Wendell Griffen, a pastor and former judge on the Arkansas Court of Appeals, added that the legal tradition in the U.S. has already demonstrated that this kind of Ten Commandments display represents an unconstitutional violation of the First Amendment’s Establishment Clause. He joked that “it’s only been around since 1791” and added “it reads rather clearly: ‘Congress shall make no law respecting an establishment of religion.’”
“That’s not because our Founders had anything against religion or against government. They recognized that they each had their separate roles. The role of government is not to mandate faith. The role of government is not to dictate faith. The role of government is not to license faith,” Griffen preached.

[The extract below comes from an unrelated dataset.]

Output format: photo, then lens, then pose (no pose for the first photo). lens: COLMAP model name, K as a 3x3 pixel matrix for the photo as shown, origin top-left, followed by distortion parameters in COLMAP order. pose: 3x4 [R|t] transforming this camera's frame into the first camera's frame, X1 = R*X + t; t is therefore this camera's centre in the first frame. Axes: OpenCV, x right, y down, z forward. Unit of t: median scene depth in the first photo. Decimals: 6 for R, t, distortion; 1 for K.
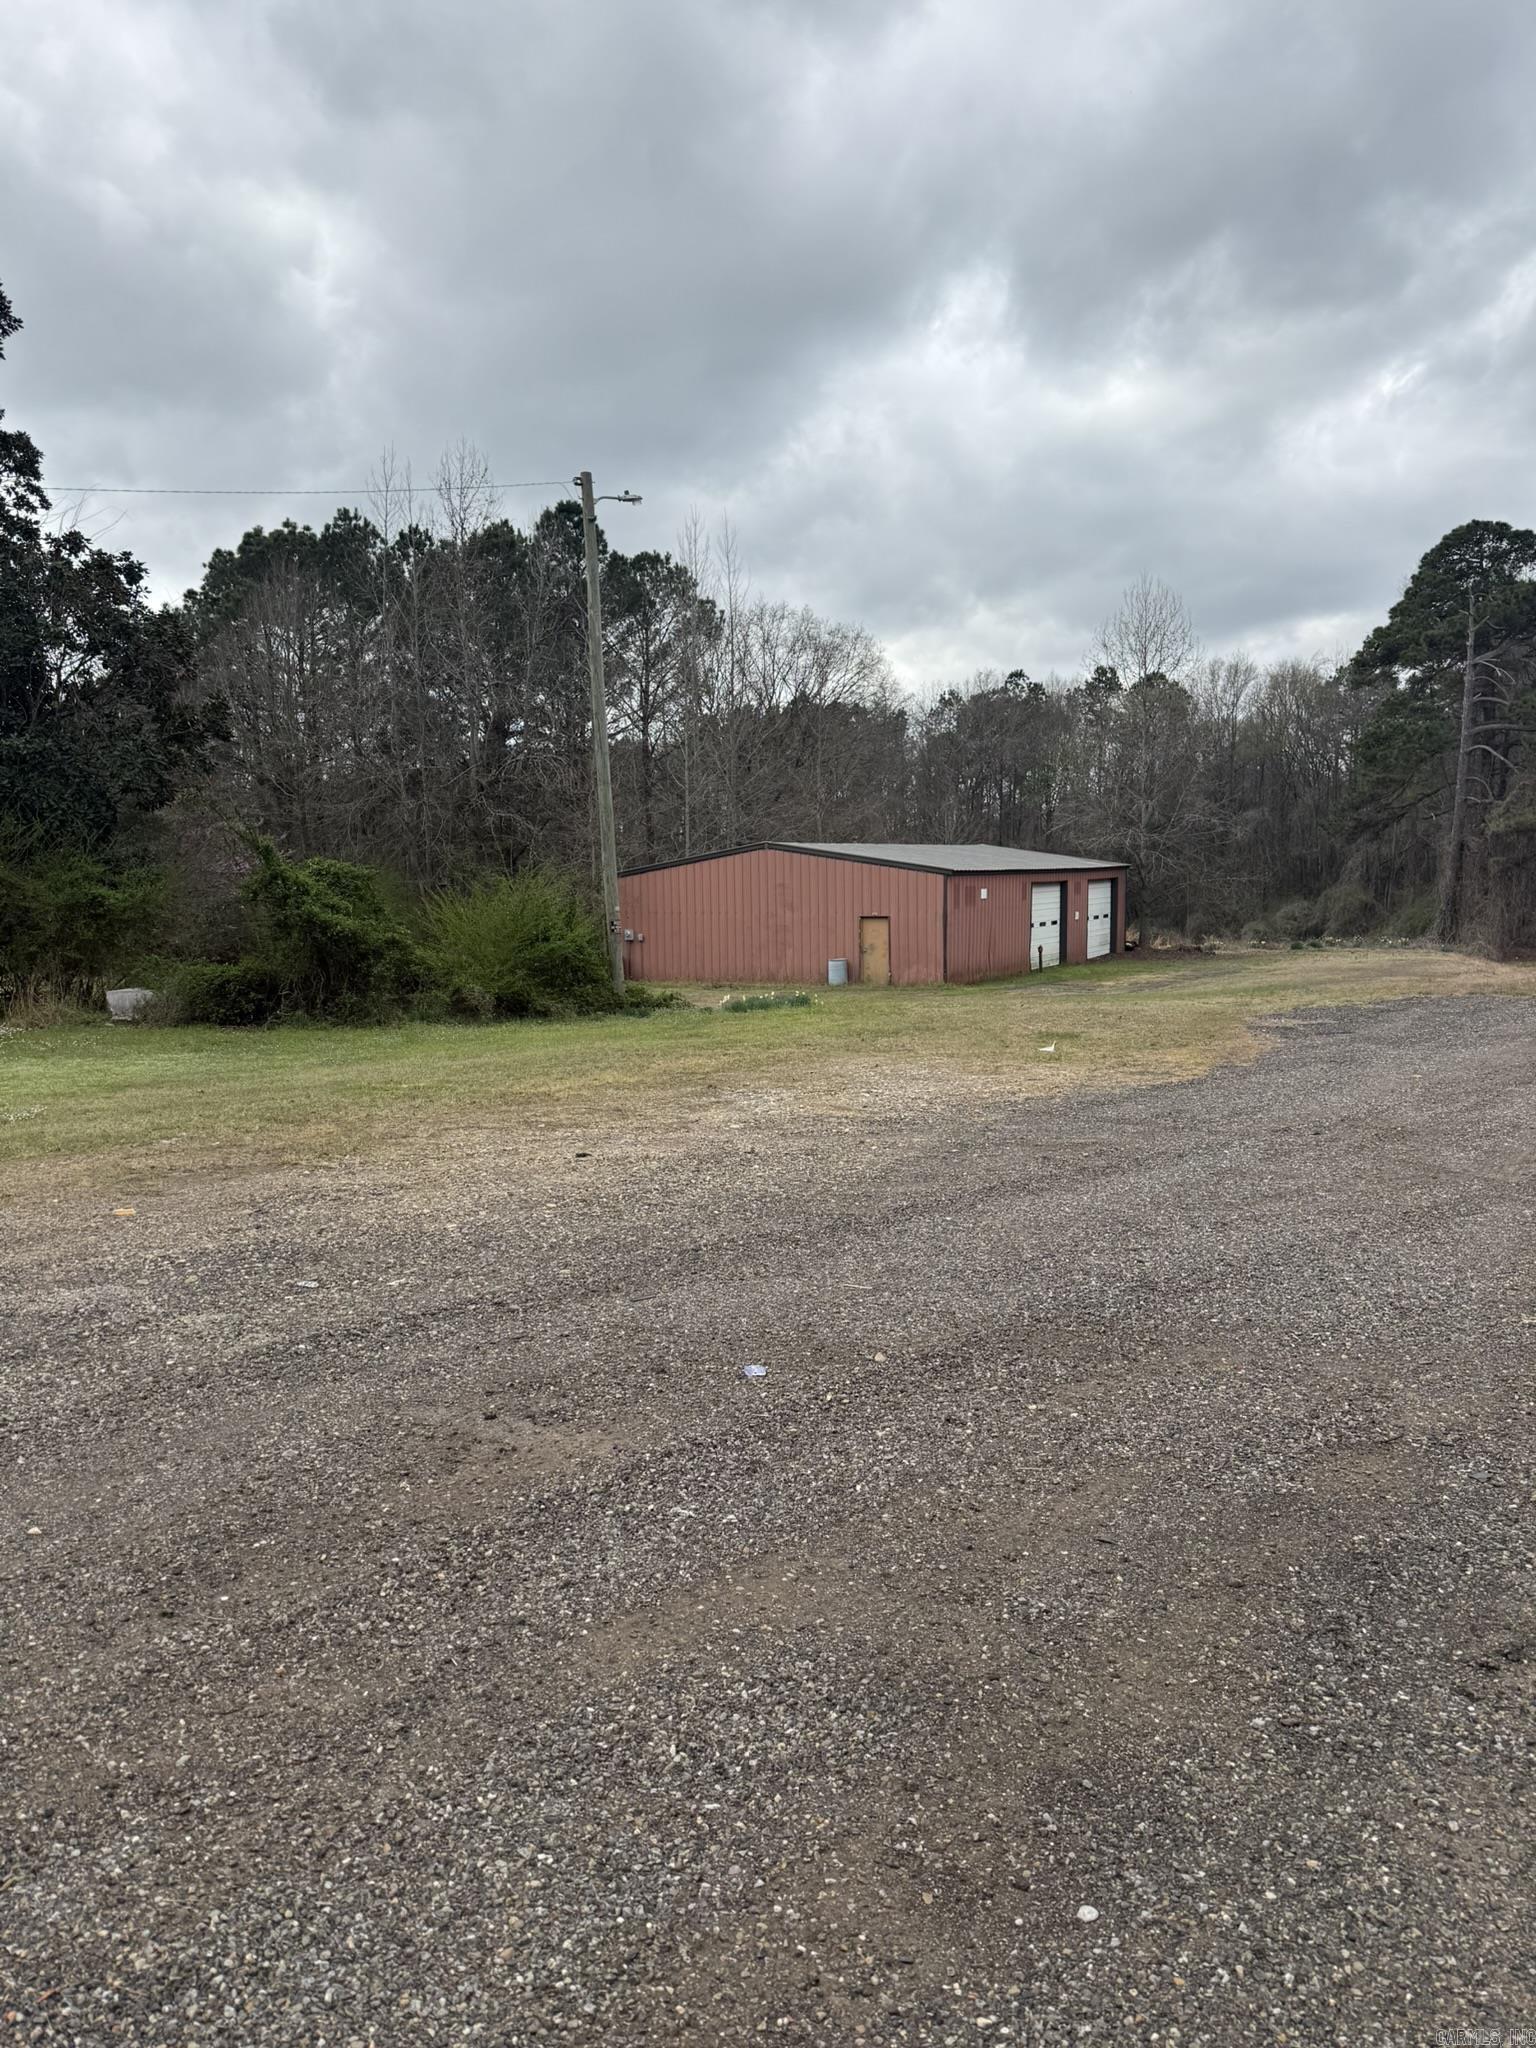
lens RADIAL K [[1451.2, 0, 768.0], [0, 1451.2, 1024.0], [0, 0, 1]] dist [-0.030738, -0.001756]
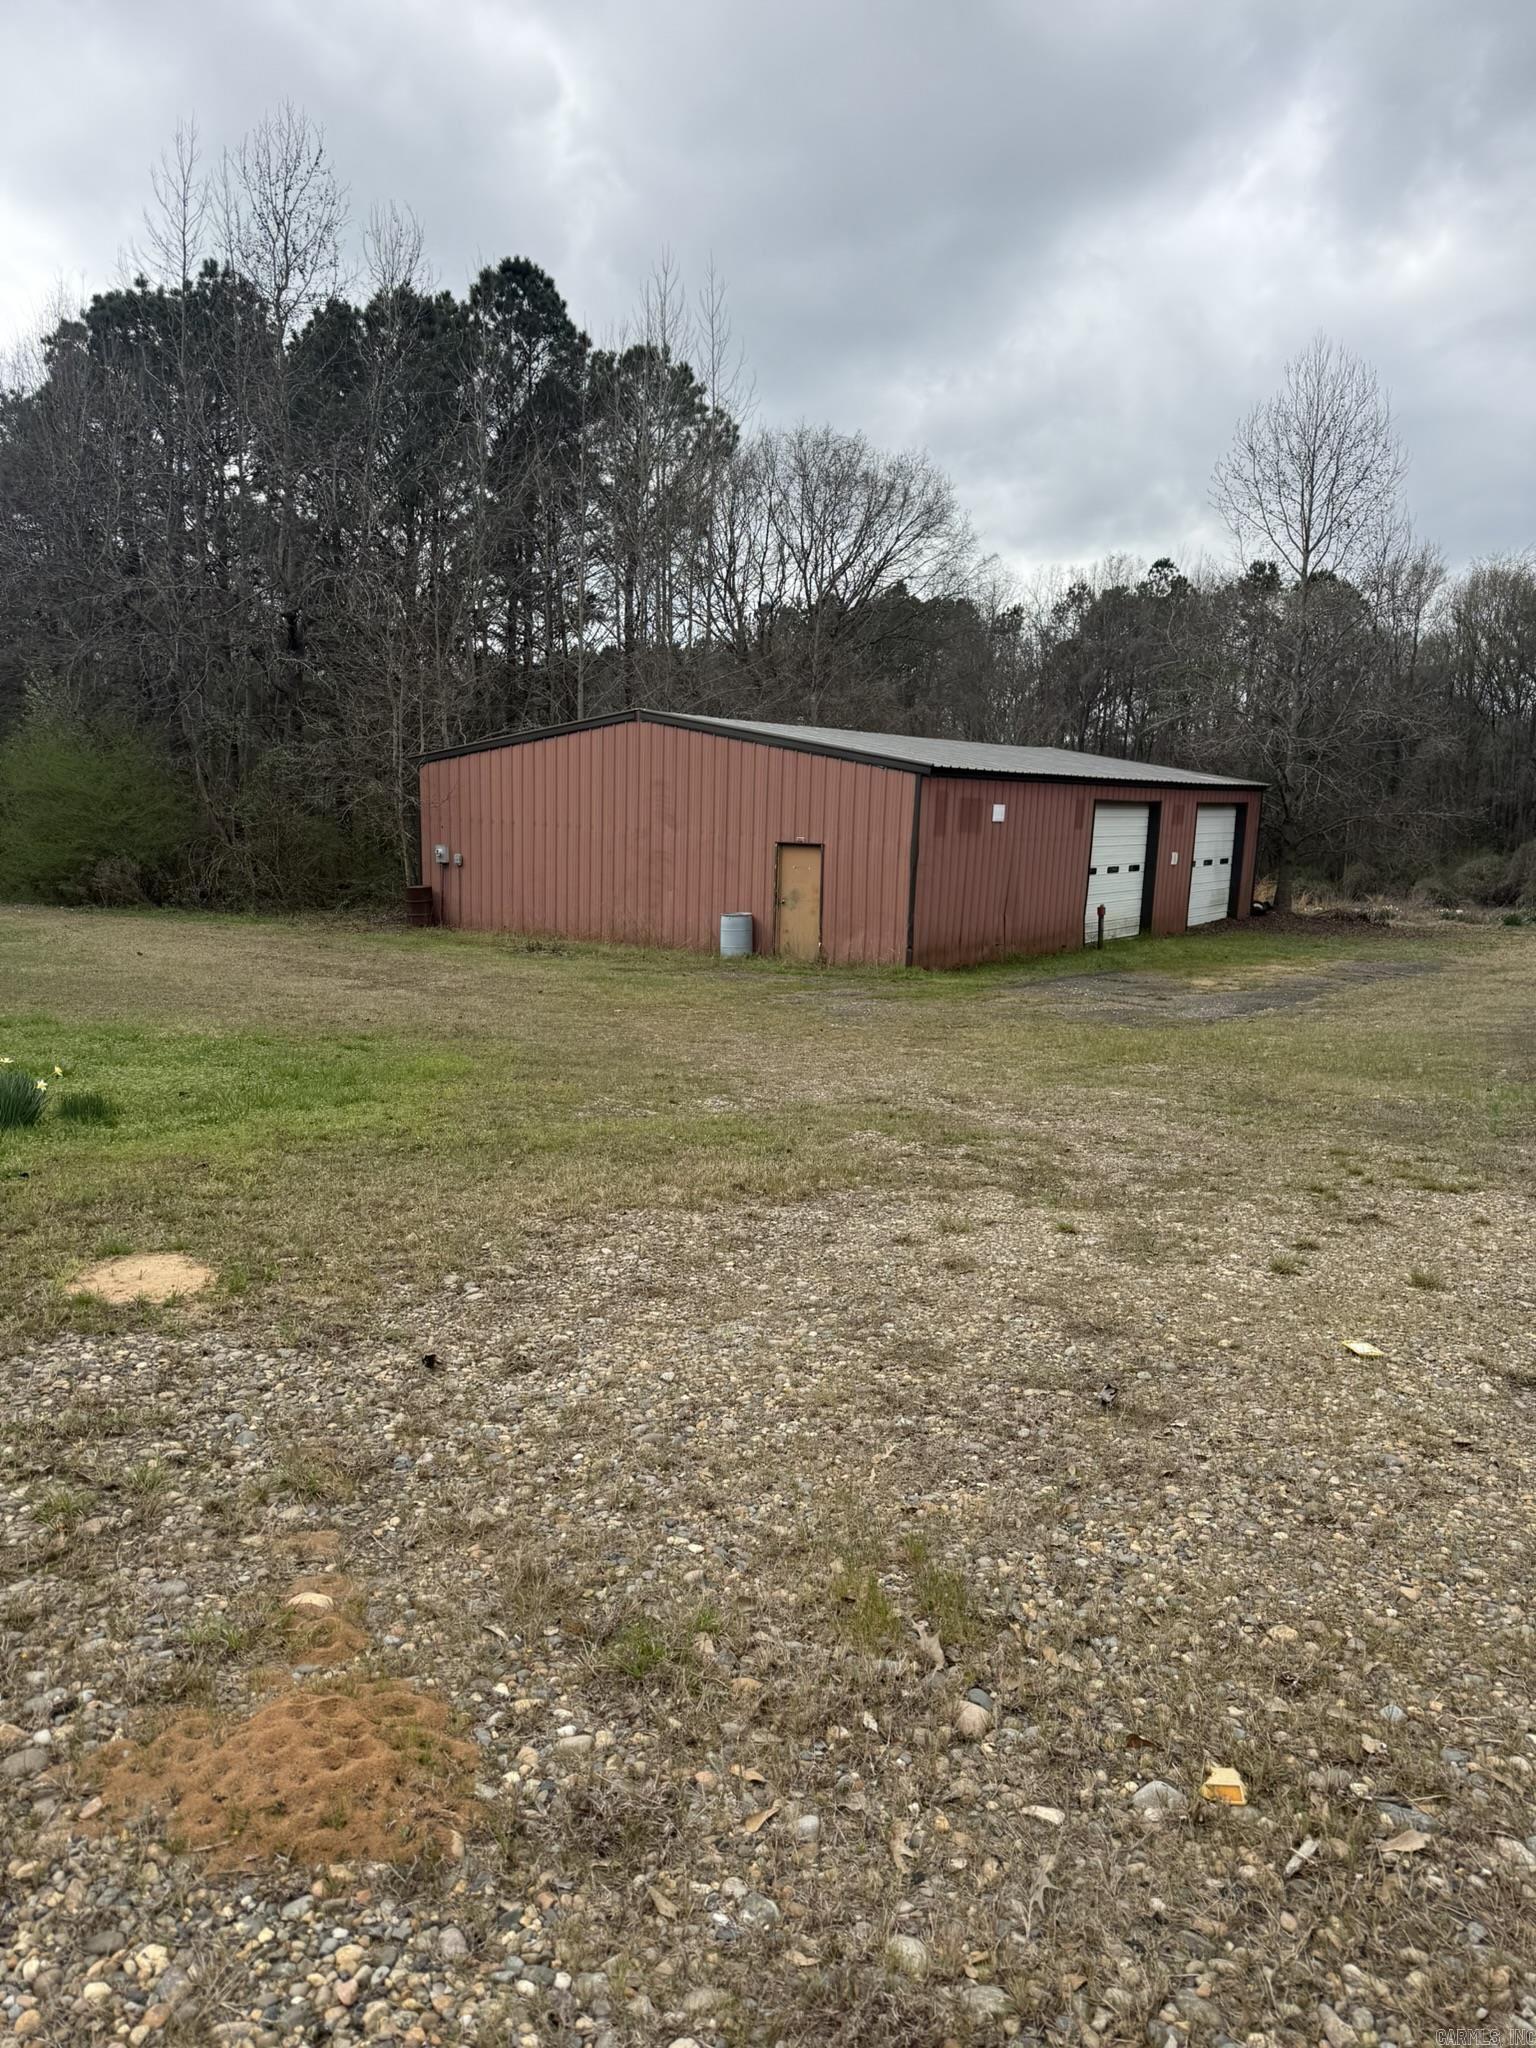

“America is suffering a terrible morality crisis,” said Rabbi Barry Block of Congregation B’nai Israel. “The oppression of people who are different from the majority is the height of a moral problem. The imposition of one set of values that emanate from White Christian Nationalism is a terrible moral crisis.”
This gathering comes in the wake of a public letter signed by 42 Arkansas faith leaders calling on the Arkansas General Assembly to vote against SB 433, which is sponsored by State Sen. Jim Dotson and State Rep. Alyssa Brown with the support of pseudo-historian David Barton of the Texas-based organization WallBuilders. The opposition letter was delivered to lawmakers on Monday (March 31), organized by the Cooperative Baptist Fellowship, the Baptist Joint Committee for Religious Liberty, and Interfaith Alliance. It mirrors similar efforts to combat Ten Commandments bills in Missouri and Texas.
“SB 433 forces the government to take sides in important religious debates,” the letter states. “The legislation requires the use of a specific translation of the Ten Commandments — down to individual word choices — that is not remotely universal or inclusive of all faith traditions, even among those of us who incorporate or hold sacred the Ten Commandments.”
This refers to the fact that the Arkansas legislation is a copy of a Louisiana law (currently in legal limbo while it faces court challenges) that uses a heavily edited version of the Ten Commandments derived from promotional material for Cecil DeMille’s 1956 film “The Ten Commandments” starring Charlton Heston. So not only does SB 433 threaten religious freedom and pose theological issues for the Jews, Catholics, Protestants, and Orthodox Christians who use different ordering and translations, but this particular version actually does not exist in any religious tradition.
“When the state writes a CliffsNotes version of a religious text and mandates its use, we all lose,” said Rev. Jennifer Hawks, Director of Advocacy at the Cooperative Baptist Fellowship, earlier this week. “The state should not waste time trying to usurp our families and religious institutions. Leave religious instruction to us and don’t turn public schools into Sunday Schools.”
Amanda Tyler, Executive Director of the Baptist Joint Committee for Religious Liberty, made the case that “Faith isn’t something the government can force on kids in a classroom. And in America, we don’t need the government playing preacher. Arkansas lawmakers need to do the right thing and leave faith where it belongs: with the people.”
“As a Christian, I understand the Ten Commandments as holy and worthy of contemplation and I take them very seriously,” added Stillwell. “They do not, however, belong in schools and other public spaces as a kitschy symbol of a shallow faith.”

Screengrab from livestream as Brittany Stillwell speaks inside the Arkansas Capitol in Little Rock on April 3, 2025.